Text segment:
........

In addition, the IoU between labeled and segmented BW for tiles in the whole mosaic BW areas were calculated and compared with each other as well. Furthermore, for the comparison of IoU between AOIs, the normality and homogeneity of variance assumptions were tested, using the Shapiro–Wilk and Levene’s tests, respectively. Given the violations of normality and homogeneity of variance assumptions, the Dunn’s test post hoc pairwise comparisons of IoU between the AOIs was utilized. The p-values were adjusted using the Bonferroni correction to control for multiple comparisons. The comparison between averages was performed with a one-way ANOVA test. All statistical analyses were performed using numpy [48], scipy [49], statsmodels [50], and sklearn [51] Python packages, at a significance level of 0.05.
In situ measured heights and heights calculated from UAV were assessed for correspondence using Pearson’s correlation coefficient (r). The precision of these measurements was further quantified by the root mean square error (RMSE) and mean absolute error (MAE). This was also tested for separate AOIs.

3. Results

3.1. Performance of Various Input Training Data

In training the U-Net model’s performance across various data combinations, the “band ratio indices” combination consistently showcased the best results (Table 4), especially for the segmentation of BW. With this combination, the model achieved an F1 score of 0.86 and an IoU of 0.75 for BW. Notably, the “5 bands” combination also delivered good results, particularly for potential BW, with an F1 score of 0.57 and an IoU of 0.40. However, when examining the potential BW class, all combinations presented relatively lower IoU scores. The “augmented data” combination displayed the least promising outcomes across the metrics.
The post hoc test revealed that none of the pairwise comparisons were statistically significant (p ≥ 0.74), suggesting that different data combinations did not significantly impact the IoU scores.

........

Study material:
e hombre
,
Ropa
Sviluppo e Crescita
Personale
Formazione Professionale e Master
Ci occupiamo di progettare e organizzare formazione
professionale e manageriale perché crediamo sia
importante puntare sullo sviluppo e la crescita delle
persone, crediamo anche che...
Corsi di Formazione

........

What to do: Extend the excerpt on U-Net segmentation results from the point where it stops.

Task output:
The “5 bands” combination yielded the best results for the sand and water classes, achieving the highest F1 scores and IoU values among the combinations. In contrast, the “RGB” combination was the most effective for the other class, showcasing exemplary F1 scores and IoU values. The precision and recall rates for each of these optimal combinations were also notably high, confirming the findings.

3.2. Validation of Trained U-Net Model for Testing Data

In the segmentation of BW, the combination that used “RGB” bands yielded the best performance with an IoU of 0.42 (Figure 6) and further demonstrated an F1 score of 0.54. Following closely, the combination utilizing “augmented data” had an IoU of 0.41, supported by an F1 score of 0.55. The “5 bands and height” combination also showcased notable performance with an IoU of 0.39 and an F1 score of 0.54. Conversely to training data, for validation the “band ratio indices” combination yielded the lowest IoU of 0.37 for BW classification, alongside an F1 score of 0.50.
The “5 bands and height” combination emerged as the most effective for potential BW segmentation, recording an IoU of 0.20 and 0.38 for the F1 score. The “RGB” and “5 bands” combinations followed closely, with an IoU of 0.20. While the “RGB” combination achieved an F1 score of 0.46, the “5 bands” combination had an F1 score of 0.38. The “augmented data” combination exhibited the least efficacy in segmenting potential BW, with the lowest IoU of 0.16 and accompanying F1 score of 0.34.
Regarding the additional classes, in the water class, the “RGB” combination emerged superior with an IoU of 0.64 and an F1 score of 0.76. In contrast, the “band ratio indices” combination exhibited the lowest performance, securing an IoU of 0.45 and an F1 score of 0.58. In the sand class, the “RGB” combination outperformed the rest with an IoU of 0.70 and 0.82 for the F1 score, while the “band ratio indices” combination trailed with an IoU of 0.48, alongside an F1 score of 0.61. For the class of other, the “RGB and height” combination achieved the highest IoU of 0.95, supported by an F1 score of 0.97, whereas the “5 bands and height” combination had the lowest IoU of 0.87, with an F1 score of 0.91.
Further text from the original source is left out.